The National Composite Centre and the joint venture of Skanska Construction U.K. Ltd., Costain Ltd. and Strabag A.G., which is building the rail tunnels from the London terminal, came up with the idea last year and won HS2L support. NCC is now preparing for seven months of studies and development leading to trial manufacturing and testing.

A robotic arm mounted on a tunnel-boring machine will have more immediate use. The contract’s Align joint venture of Bouygues Travaux Publics, VolkerFitzpatrick and Sir Robert McAlpine developed the arm for repetitive and potentially dangerous work. It will be used this summer on two TBMs on the 16-kilometer Chiltern twin tunnels.

Tasks include removing wooden spacers between the tunnel’s 112,000 concrete lining segments and inserting connection dowels between them. Having invested “a lot of work” in developing the device, “we would be happy to share with tunneling teams working on other projects across the world,” says Didier Jacques, Align’s underground construction director.
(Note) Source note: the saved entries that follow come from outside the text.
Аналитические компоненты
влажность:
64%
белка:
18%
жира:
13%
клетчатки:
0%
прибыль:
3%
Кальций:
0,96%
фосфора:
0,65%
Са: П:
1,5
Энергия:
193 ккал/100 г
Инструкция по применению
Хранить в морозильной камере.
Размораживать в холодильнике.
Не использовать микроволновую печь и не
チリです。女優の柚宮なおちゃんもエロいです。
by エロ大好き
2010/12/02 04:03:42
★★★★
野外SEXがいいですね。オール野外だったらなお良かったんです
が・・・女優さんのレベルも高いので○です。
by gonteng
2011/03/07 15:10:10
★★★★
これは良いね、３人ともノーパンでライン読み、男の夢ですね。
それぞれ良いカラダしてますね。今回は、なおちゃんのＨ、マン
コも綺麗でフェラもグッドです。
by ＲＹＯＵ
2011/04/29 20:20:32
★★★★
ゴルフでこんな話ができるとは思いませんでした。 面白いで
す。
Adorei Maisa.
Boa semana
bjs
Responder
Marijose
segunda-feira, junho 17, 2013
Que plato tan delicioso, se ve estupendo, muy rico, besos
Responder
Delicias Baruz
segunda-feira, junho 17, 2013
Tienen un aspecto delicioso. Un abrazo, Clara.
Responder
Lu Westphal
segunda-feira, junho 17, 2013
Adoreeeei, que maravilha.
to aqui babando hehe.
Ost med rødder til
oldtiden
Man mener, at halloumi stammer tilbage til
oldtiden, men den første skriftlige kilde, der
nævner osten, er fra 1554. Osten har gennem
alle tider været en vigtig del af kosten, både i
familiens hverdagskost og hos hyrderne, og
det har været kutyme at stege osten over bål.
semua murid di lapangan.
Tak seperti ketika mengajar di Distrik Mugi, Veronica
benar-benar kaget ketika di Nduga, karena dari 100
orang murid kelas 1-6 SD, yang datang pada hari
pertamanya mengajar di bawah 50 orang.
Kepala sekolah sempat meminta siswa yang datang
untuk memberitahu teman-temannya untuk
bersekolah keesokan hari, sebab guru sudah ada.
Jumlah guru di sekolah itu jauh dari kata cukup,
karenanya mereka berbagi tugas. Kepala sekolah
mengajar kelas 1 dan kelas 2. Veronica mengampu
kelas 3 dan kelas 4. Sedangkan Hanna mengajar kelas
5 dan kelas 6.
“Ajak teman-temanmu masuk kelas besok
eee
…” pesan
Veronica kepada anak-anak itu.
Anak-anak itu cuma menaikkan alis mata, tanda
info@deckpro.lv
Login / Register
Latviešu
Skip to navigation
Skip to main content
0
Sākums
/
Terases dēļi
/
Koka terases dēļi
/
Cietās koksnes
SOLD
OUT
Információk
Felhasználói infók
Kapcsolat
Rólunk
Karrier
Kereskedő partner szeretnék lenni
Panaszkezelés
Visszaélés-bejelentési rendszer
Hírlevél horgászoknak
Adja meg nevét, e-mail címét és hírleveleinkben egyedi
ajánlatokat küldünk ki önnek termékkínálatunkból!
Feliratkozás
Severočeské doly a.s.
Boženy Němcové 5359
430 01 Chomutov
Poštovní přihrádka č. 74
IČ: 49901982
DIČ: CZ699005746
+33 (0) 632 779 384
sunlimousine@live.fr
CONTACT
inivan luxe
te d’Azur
These innovations are among 100 or so in HS2L’s portfolio drawn from the project’s supply chain, says Robert Cairns, HS2L’s innovation manager. About 70% involve SMEs, he adds. SMEs from outside the railroad project are the prime targets for HS2L’s parallel Innovation Accelerator program. The accelerator provides funding and four months of support with resources and access to main contractors and other key industry players.

Among the first innovations chosen is one that aims to improve concrete delivery to jobsites and eliminate waste, which amounts to 5% of the total production, according to its developer Cloud Cycle Ltd. The system monitors in real time the slump and temperature of the concrete and location of ready-mix trucks. “We can make sure the concrete is delivered right the first time and every time,” says Phillip White, founding CEO.

If applied across HS2, the ready-mix concrete monitoring system could save 420,000 tonnes of concrete and 50,000 tonnes of carbon dioxide in its production, estimates White.